Pennsylvania is becoming an easier place to do business – for both emerging and established companies.  The Entity Transactions Law ("ETL"), effective July 1, 2015, ushers in a simplified, state-of-the-art regime for Pennsylvania businesses engaging in fundamental transactions.

Two features of the new law are likely to decrease costs and increase efficiency.  First, the ETL streamlines certain fundamental business transactions.  For example, conversions are greatly simplified.  A "conversion" is used when a business wants to change from one entity form to another, such as changing from a LLC into an S corporation.  Under prior Pennsylvania law, a business owner (and his or her legal team) had to create an S corporation and then merge the LLC into the S corporation – often a complex and costly process.  Under the ETL, a conversion is a simple, single-step transaction.

Second, the ETL provides uniform procedures for businesses undertaking four kinds of fundamental transactions:

  • Mergers of one entity into another;
  • Conversions of one entity into another form of entity;
  • Interest Exchanges between two entities (which permit one entity to control another without requiring a merger); and
  • Domestications in Pennsylvania of an entity originally formed in another state.

Under prior Pennsylvania law, each different entity form (corporation, LLC, partnership, etc.) had to comply with its own set of governance rules.  The inconsistent treatment caused increased complexity and transaction costs when different types of entities engaged in certain transactions with one another.
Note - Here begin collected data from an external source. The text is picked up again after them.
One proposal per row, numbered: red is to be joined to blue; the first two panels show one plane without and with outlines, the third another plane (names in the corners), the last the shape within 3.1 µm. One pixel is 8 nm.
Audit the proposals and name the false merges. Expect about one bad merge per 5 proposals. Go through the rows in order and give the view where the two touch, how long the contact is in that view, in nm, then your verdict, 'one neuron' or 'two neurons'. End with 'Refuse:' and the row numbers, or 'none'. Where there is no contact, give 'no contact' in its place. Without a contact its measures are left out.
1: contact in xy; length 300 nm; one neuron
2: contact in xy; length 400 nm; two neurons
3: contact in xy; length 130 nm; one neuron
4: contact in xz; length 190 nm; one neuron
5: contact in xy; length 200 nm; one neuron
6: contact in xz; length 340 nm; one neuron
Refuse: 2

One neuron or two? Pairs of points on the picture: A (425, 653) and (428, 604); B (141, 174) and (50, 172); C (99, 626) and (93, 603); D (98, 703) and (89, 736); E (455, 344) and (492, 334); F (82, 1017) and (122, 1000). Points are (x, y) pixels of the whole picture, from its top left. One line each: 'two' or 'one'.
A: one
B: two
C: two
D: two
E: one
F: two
Under the ETL, common provisions apply across entity forms, governing fundamental transactions among them and sharing an approach and vocabulary for approving such transactions.  The result is intended to make such transactions simpler, reduced costs and promote corporate growth.
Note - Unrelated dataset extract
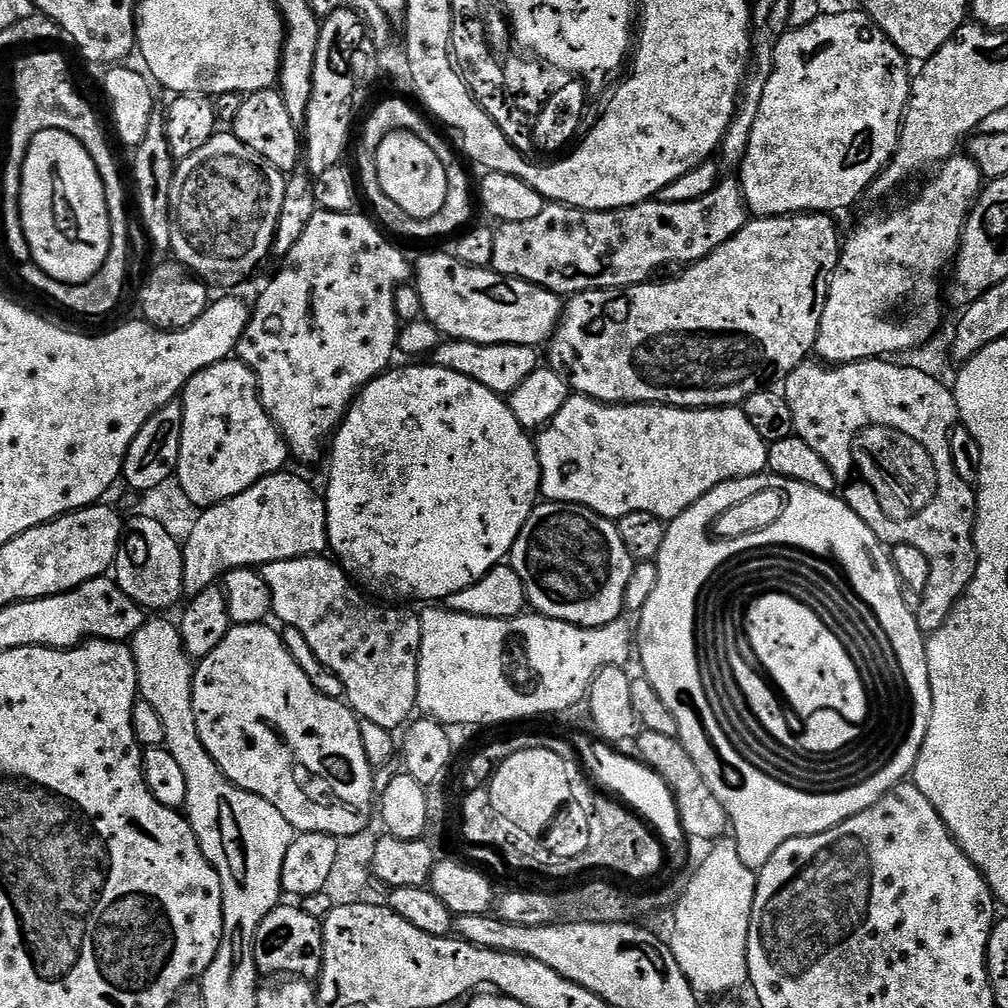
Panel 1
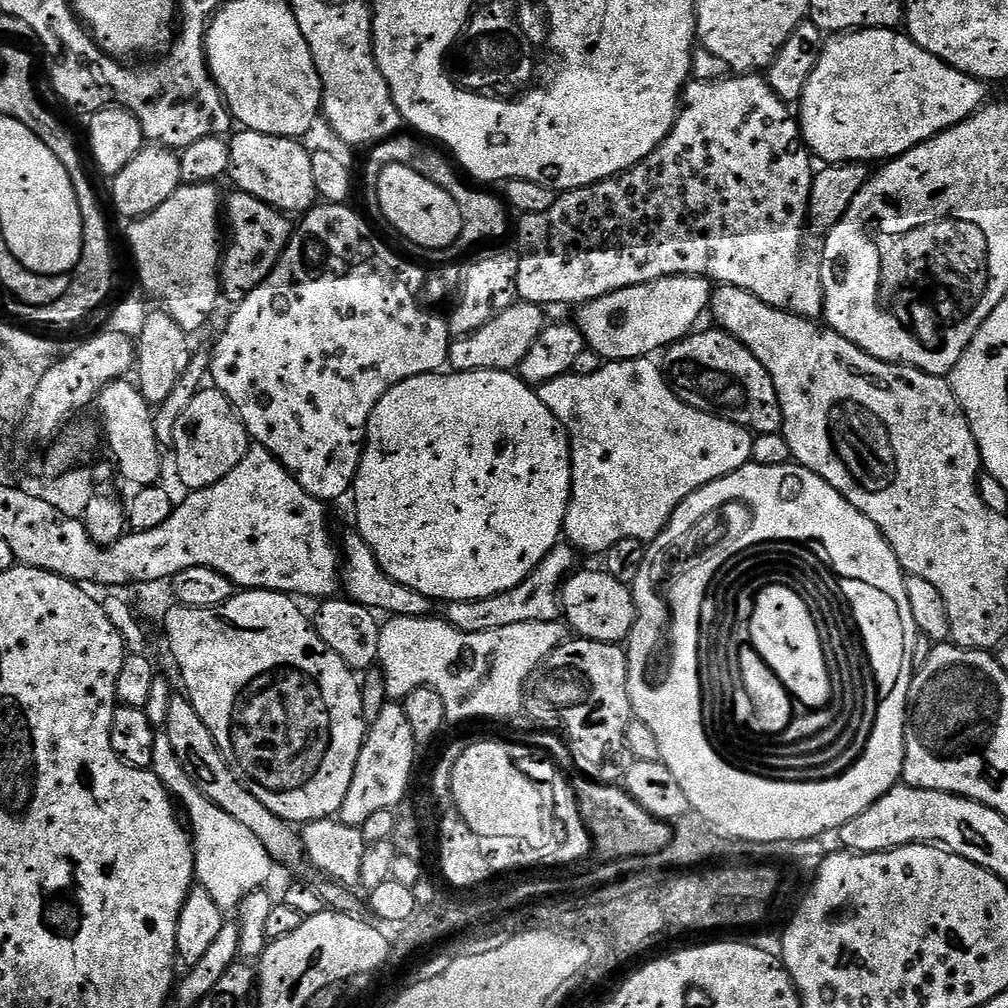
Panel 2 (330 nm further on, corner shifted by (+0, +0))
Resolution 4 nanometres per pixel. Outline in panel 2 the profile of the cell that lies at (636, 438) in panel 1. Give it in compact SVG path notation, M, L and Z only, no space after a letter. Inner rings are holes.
M645 358L642 360L618 360L605 363L603 368L598 370L598 374L586 374L585 376L559 376L550 382L539 385L538 391L542 402L558 418L558 422L568 432L568 438L572 442L572 497L566 510L564 519L563 539L571 544L573 548L584 552L600 552L606 554L614 542L622 542L626 538L652 542L659 537L663 528L668 527L670 518L694 490L738 470L743 464L749 463L752 459L753 433L741 424L735 424L729 420L723 420L720 416L711 416L708 412L698 410L690 406L676 394L676 389L672 387L667 375L662 371L659 363L655 364L655 359Z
The ETL was signed into law by Governor Corbett as Act 172 in October 2014.  It was drafted by a committee of the Business Law Section of the Pennsylvania Bar Association and based on the Model Entity Transactions Act and Article 1 of the Uniform Business Organizations Code.

The content of this article is intended to provide a general guide to the subject matter. Specialist advice should be sought about your specific circumstances.